Weighting data [message #2992] |
Tue, 30 September 2014 06:57 |
pjoshi
Messages: 6 Registered: September 2014
|
Member |
|
|
Hi,
I am working with the 2011 data set for Nepal and I had a question regarding the sample weights. I have been performing very basic calculations to try and replicate the results of DHS 2011 report to understand the data. However, my numbers don't match the numbers on the report and I want to check if I am missing something important. In order to apply the sample weights when performing calculations on STATA, is the following process correct?

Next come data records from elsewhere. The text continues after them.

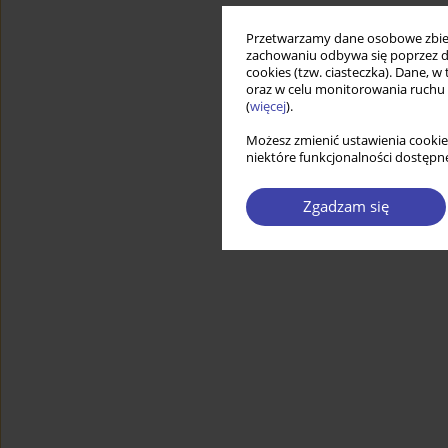
Przetwarzamy dane osobowe zbiera
zachowaniu odbywa się poprzez d
cookies (tzw. ciasteczka). Dane, w
oraz w celu monitorowania ruchu
(
więcej
).
Możesz zmienić ustawienia cookie
niektóre funkcjonalności dostępne
Zgadzam się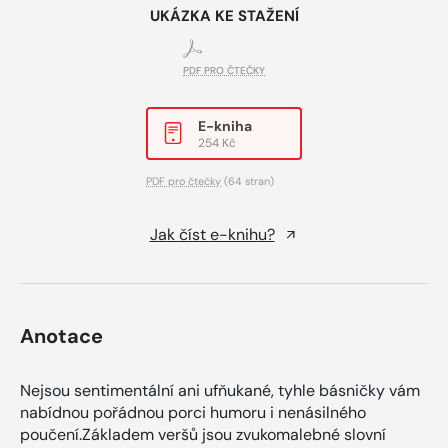
UKÁZKA KE STAŽENÍ
PDF PRO ČTEČKY
E-kniha
254 Kč
PDF pro čtečky
(64 stran)
Jak číst e-knihu?
Anotace
Nejsou sentimentální ani ufňukané, tyhle básničky vám
nabídnou pořádnou porci humoru i nenásilného
poučení.Základem veršů jsou zvukomalebné slovní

Example: to calculate the mean number of household members
gen weight= HV005/1000000
svyset HV021 [pweight=weight], strata( HV023)

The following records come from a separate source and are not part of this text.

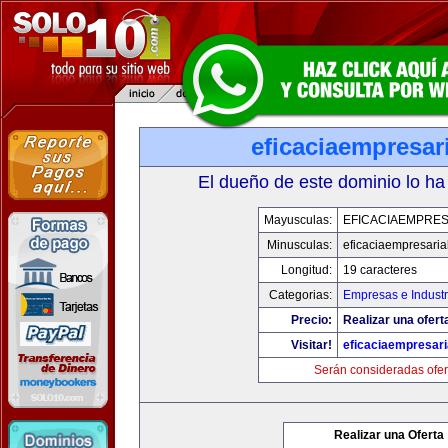
eficaciaempresar
El dueño de este dominio lo ha
Mayusculas:
EFICACIAEMPRES
Minusculas:
eficaciaempresaria
Longitud:
19 caracteres
Categorias:
Empresas e Industr
Precio:
Realizar una ofert
Visitar!
eficaciaempresari
Serán consideradas ofer
Realizar una Oferta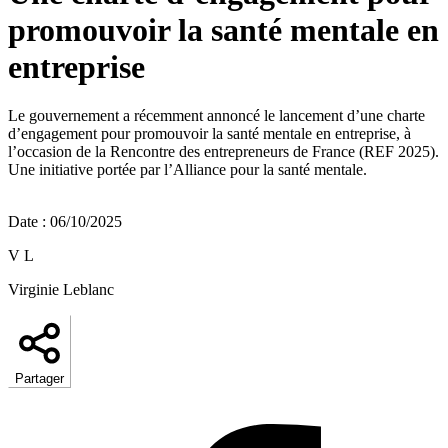
promouvoir la santé mentale en
entreprise
Le gouvernement a récemment annoncé le lancement d’une charte
d’engagement pour promouvoir la santé mentale en entreprise, à
l’occasion de la Rencontre des entrepreneurs de France (REF 2025).
Une initiative portée par l’Alliance pour la santé mentale.
Date
:
06/10/2025
V L
Virginie Leblanc
Partager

I get the following message after this:
pweight: weight
VCE: linearized
Single unit: missing
Strata 1: HV023
SU 1: HV021
FPC 1: <zero>
Next, I entered
svy: mean V009
I get a mean of 4.6 while the number of the DHS report is 4.4. I would really appreciate any help on this.
Thanks!
|
|
|
|
Re: Weighting data [message #3028 is a reply to message #3013] |
Mon, 06 October 2014 10:23 |
Bridgette-DHS
Messages: 3216 Registered: February 2013
|
Senior Member |
|
|
Here is additional comments from Senior Specialist, Tom Pullum:
If all you want to do is to calculate mean household size, then you do not need to make an adjustment for clusters and strata. That adjustment only affects the estimates of standard errors. You just need the adjustment for weights. You can use this with the HR file (NPHR60FL.dta):
summarize hv009 [iweight=hv005/1000000]
Or you can do the following (for pweights, it is not necessary to divide by 1000000):
svyset [pweight=hv005]
svy: mean hv009
Both of those will give 4.6289, which is probably what you were getting and does not match with the value in the report, 4.4. The reason you are not getting 4.4 is that the DHS figure is limited to de facto members of households, i.e. respondents for whom hv103=1 rather than 0. Try the following, with the PR file rather than the HR file, i.e. with NPPR60FL.dta:
collapse (sum) hv103 (first) hv005, by(hhid)
summarize hv103 [iweight=hv005/1000000]
This will give a mean of 4.39408, which matches the report.
|
|
|
Re: Weighting data [message #3032 is a reply to message #2992] |
Mon, 06 October 2014 11:47 |
Trevor-DHS
Messages: 805 Registered: January 2013
|
Senior Member |
|
|
Just a further clarification in case the two responses are confusing. Tom's response is a way of getting the mean number of de facto household members. To get the number of de jure household members (as used in the table in the report) you would use hv102 (usual member) instead of hv103 (slept in the household the previous night) in Tom's response.
Similarly, you can just use the HR file and get the mean of hv012 for mean number of de jure household members, or use hv013 for the mean number of de facto household members.
Mean number of de jure household members: 4.44513
Mean number of de facto household members: 4.39408
Table 2.10 in the survey report provides the mean number of de jure household members.
|
|
|